O arrebatamento da paixão turva o pensamento, a ponto de levar amantes aos piores enganos ou crimes? Quem os tenha cometido deve ser punido ou tratado psiquiatricamente?
Do ponto de vista filosófico, quem não responde à questão, ainda que lhe lance luzes de forma magistral, é Gérard Lebrun em "O Conceito de Paixão". Haveria basicamente duas vertentes de encarar o elemento passional: uma aristotélica e outra estóica.
Para o célebre filósofo grego, embora a paixão seja constitutiva da natureza humana, cabe ao homem, pela educação, não reprimi-la, mas usá-la de forma sábia e equilibrada. A corrente estóica (linha que prega uma espécie de ideal de realização obtido por meio de rígida disciplina), pelo contrário, prega a completa neutralização da paixão em nome de uma sabedoria de ordem superior.

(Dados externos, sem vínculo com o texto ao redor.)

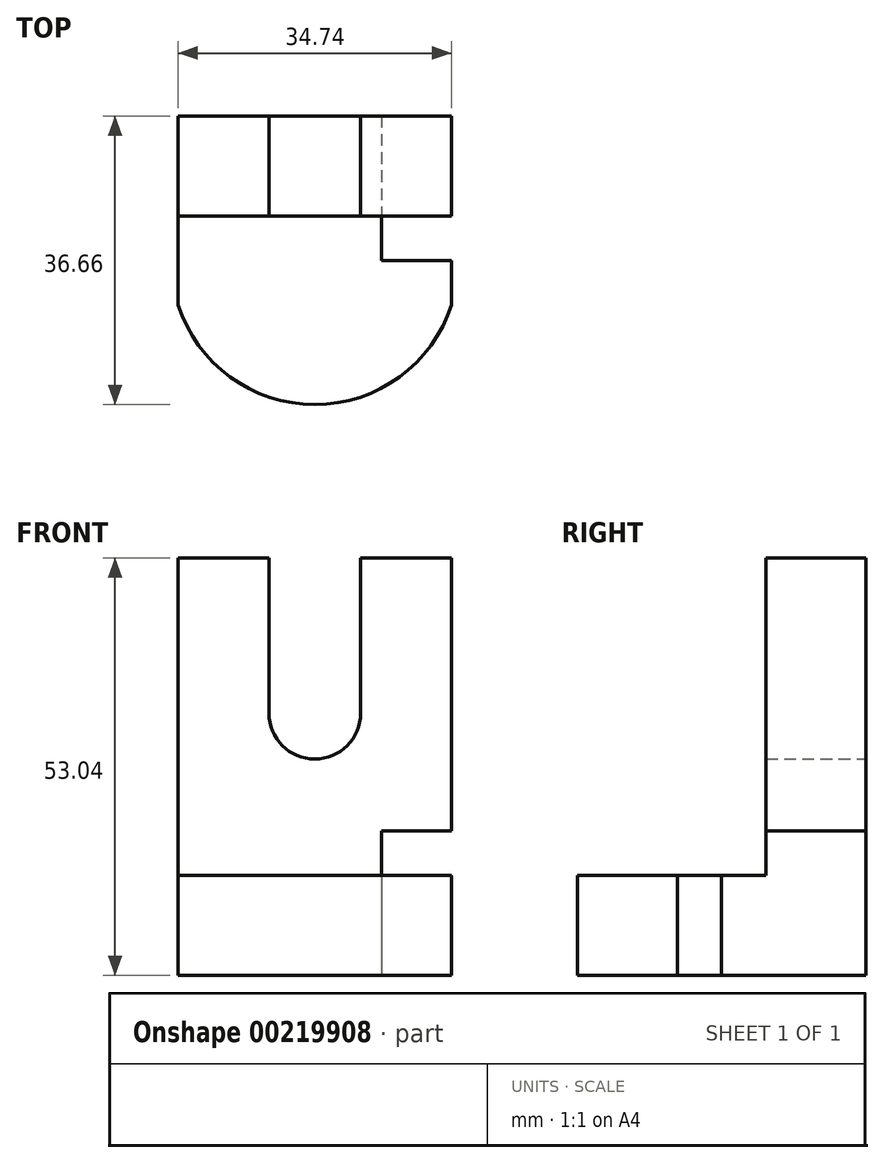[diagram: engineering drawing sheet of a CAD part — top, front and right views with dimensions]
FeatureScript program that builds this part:
annotation { "Feature Type Name" : "Feature", "Feature Type Description" : "" }
export const myFeature = defineFeature(function(context is Context, id is Id, definition is map)
    precondition{}
    {
        {
            var Q0;
            Q0=qCreatedBy(makeId("Top.planeOp"),FACE);
            var sketch = newSketch(context, id + "F0", { "sketchPlane" : qUnion([Q0])});
            skLineSegment(sketch, "E0", {"start": v(0, 0) * mm, "end": v(-34.74, 0) * mm});
            skLineSegment(sketch, "E1", {"start": v(-34.74, 0) * mm, "end": v(-34.74, -24) * mm});
            skLineSegment(sketch, "E2", {"start": v(0, 0) * mm, "end": v(0, -24) * mm});
            skArc(sketch, "E3", {"start": v(-34.74, -24) * mm, "mid": v(-17.37, -36.66) * mm, "end": v(0, -24) * mm});
            skSolve(sketch);
        }
        {
            var Q0;
            Q0=makeQuery(id+"F0.imprint","IMPRINT",FACE,{"disambiguationData":[TD([[makeQuery(id+"F0.imprint","IMPRINT",EDGE,{"derivedFrom":sQuery(id+"F0.wireOp",EDGE,"E0")}),1.0]])]});
            extrude(context, id + "F1", {"entities" : qUnion([Q0]), "depth" : 12.7 * mm});
        }
        {
            var Q0;
            Q0=qCreatedBy(makeId("Front.planeOp"),FACE);
            var sketch = newSketch(context, id + "F2", { "sketchPlane" : qUnion([Q0])});
            skPoint(sketch, "E4.0", {"position": v(0, 12.7) * mm});
            skPoint(sketch, "E5.0", {"position": v(-34.74, 12.7) * mm});
            skPoint(sketch, "E6.0", {"position": v(-17.37, 12.7) * mm});
            skLineSegment(sketch, "E7", {"start": v(-34.74, 12.7) * mm, "end": v(-34.74, 53.04) * mm});
            skLineSegment(sketch, "E8", {"start": v(0, 12.7) * mm, "end": v(0, 53.04) * mm});
            skLineSegment(sketch, "E9", {"start": v(0, 53.04) * mm, "end": v(-11.55, 53.04) * mm});
            skLineSegment(sketch, "E10", {"start": v(-34.74, 53.04) * mm, "end": v(-23.19, 53.04) * mm});
            skLineSegment(sketch, "E11", {"start": v(-23.19, 53.04) * mm, "end": v(-23.19, 33.31) * mm});
            skLineSegment(sketch, "E12", {"start": v(-11.55, 53.04) * mm, "end": v(-11.55, 33.31) * mm});
            skArc(sketch, "E13", {"start": v(-23.19, 33.31) * mm, "mid": v(-17.37, 27.5) * mm, "end": v(-11.55, 33.31) * mm});
            skLineSegment(sketch, "E14", {"start": v(0, 12.7) * mm, "end": v(-34.74, 12.7) * mm});
            skSolve(sketch);
        }
        {
            var Q0;
            Q0=makeQuery(id+"F2.imprint","IMPRINT",FACE,{"disambiguationData":[TD([[makeQuery(id+"F2.imprint","IMPRINT",EDGE,{"derivedFrom":sQuery(id+"F2.wireOp",EDGE,"E7")}),-1.0]])]});
            extrude(context, id + "F3", {"entities" : qUnion([Q0]), "operationType" : NewBodyOperationType.ADD, "depth" : 12.7 * mm});
        }
        {
            var Q0;
            Q0=makeQuery(id+"F3.boolean.opBoolean","MERGE",FACE,{"derivedFrom":[makeQuery(id+"F1.opExtrude","SWEPT_FACE",FACE,{"disambiguationData":[OSD([sQuery(id+"F0.wireOp",EDGE,"E2")])]}),makeQuery(id+"F3.opExtrude","SWEPT_FACE",FACE,{"disambiguationData":[OSD([sQuery(id+"F2.wireOp",EDGE,"E8")])]})]});
            var sketch = newSketch(context, id + "F4", { "sketchPlane" : qUnion([Q0])});
            skLineSegment(sketch, "E15", {"start": v(0, 0) * mm, "end": v(0, 18.35) * mm});
            skLineSegment(sketch, "E16", {"start": v(0, 18.35) * mm, "end": v(-12.7, 18.35) * mm});
            skLineSegment(sketch, "E17", {"start": v(-12.7, 18.35) * mm, "end": v(-12.7, 12.7) * mm});
            skLineSegment(sketch, "E18", {"start": v(-12.7, 12.7) * mm, "end": v(-18.35, 12.7) * mm});
            skLineSegment(sketch, "E19", {"start": v(-18.35, 12.7) * mm, "end": v(-18.35, 0) * mm});
            skLineSegment(sketch, "E20", {"start": v(-18.35, 0) * mm, "end": v(0, 0) * mm});
            skSolve(sketch);
        }
        {
            var Q0;
            Q0=makeQuery(id+"F4.imprint","IMPRINT",FACE,{"disambiguationData":[TD([[makeQuery(id+"F4.imprint","IMPRINT",EDGE,{"derivedFrom":sQuery(id+"F4.wireOp",EDGE,"E15")}),-1.0]])]});
            extrude(context, id + "F5", {"entities" : qUnion([Q0]), "operationType" : NewBodyOperationType.REMOVE, "oppositeDirection" : true, "depth" : 8.9 * mm});
        }
    });
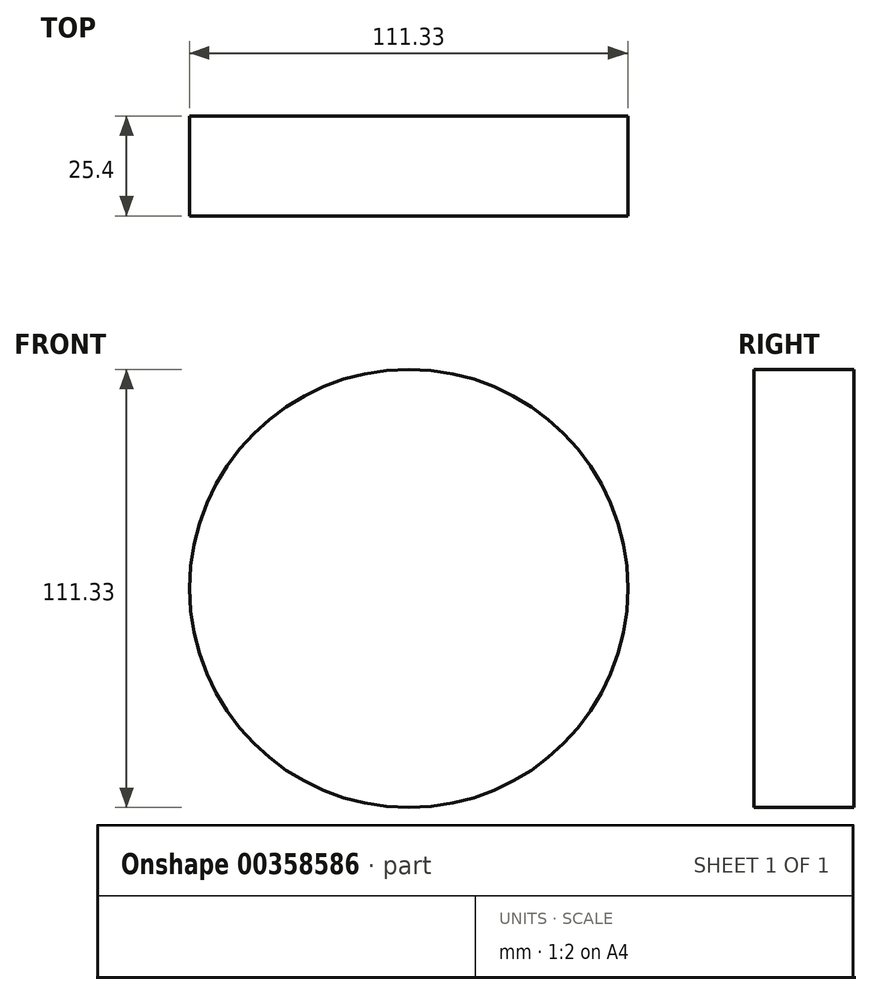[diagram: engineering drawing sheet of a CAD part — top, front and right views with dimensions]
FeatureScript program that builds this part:
annotation { "Feature Type Name" : "Feature", "Feature Type Description" : "" }
export const myFeature = defineFeature(function(context is Context, id is Id, definition is map)
    precondition{}
    {
        {
            var Q0;
            Q0=qCreatedBy(makeId("Front.planeOp"),FACE);
            var sketch = newSketch(context, id + "F0", { "sketchPlane" : qUnion([Q0])});
            skCircle(sketch, "E0", {"center": v(-22.3, 10.48) * mm, "radius": 55.66 * mm});
            skSolve(sketch);
        }
        {
            var Q0;
            Q0 = qSketchRegion(id + "F0", true);
            extrude(context, id + "F1", {"entities" : qUnion([Q0]), "depth" : 25.4 * mm});
        }
    });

Historicamente, foi só a partir do século 18 -e inspirados no Romantismo- que hábeis advogados conseguiram impor a tese de que uma pessoa, sob impacto emocional, não seria completamente responsável por seus atos. A paixão arrebata e obnubila. Consolida-se assim a idéia, já prenunciada pelos estóicos, de que o estado passional é como uma doença, cujas consequências seriam objeto de cuidados clínicos antes de assunto do direito penal.
Essa tese firmou-se depois da intervenção do direito positivo e, com mais força, pelo desenvolvimento da psiquiatria contemporânea. Sem pretender opinar sobre casos específicos, a indagação sugerida por Aristóteles ainda faz sentido. Se todos estão sujeitos aos possíveis destemperos impostos pela paixão, e boa parte consegue equacioná-los de forma civilizada, aquele que se deixa arrebatar não tem culpa? Ou, plagiando Lebrun, que cita Jules Romains: "Todo homem com saúde é um doente que se ignora?".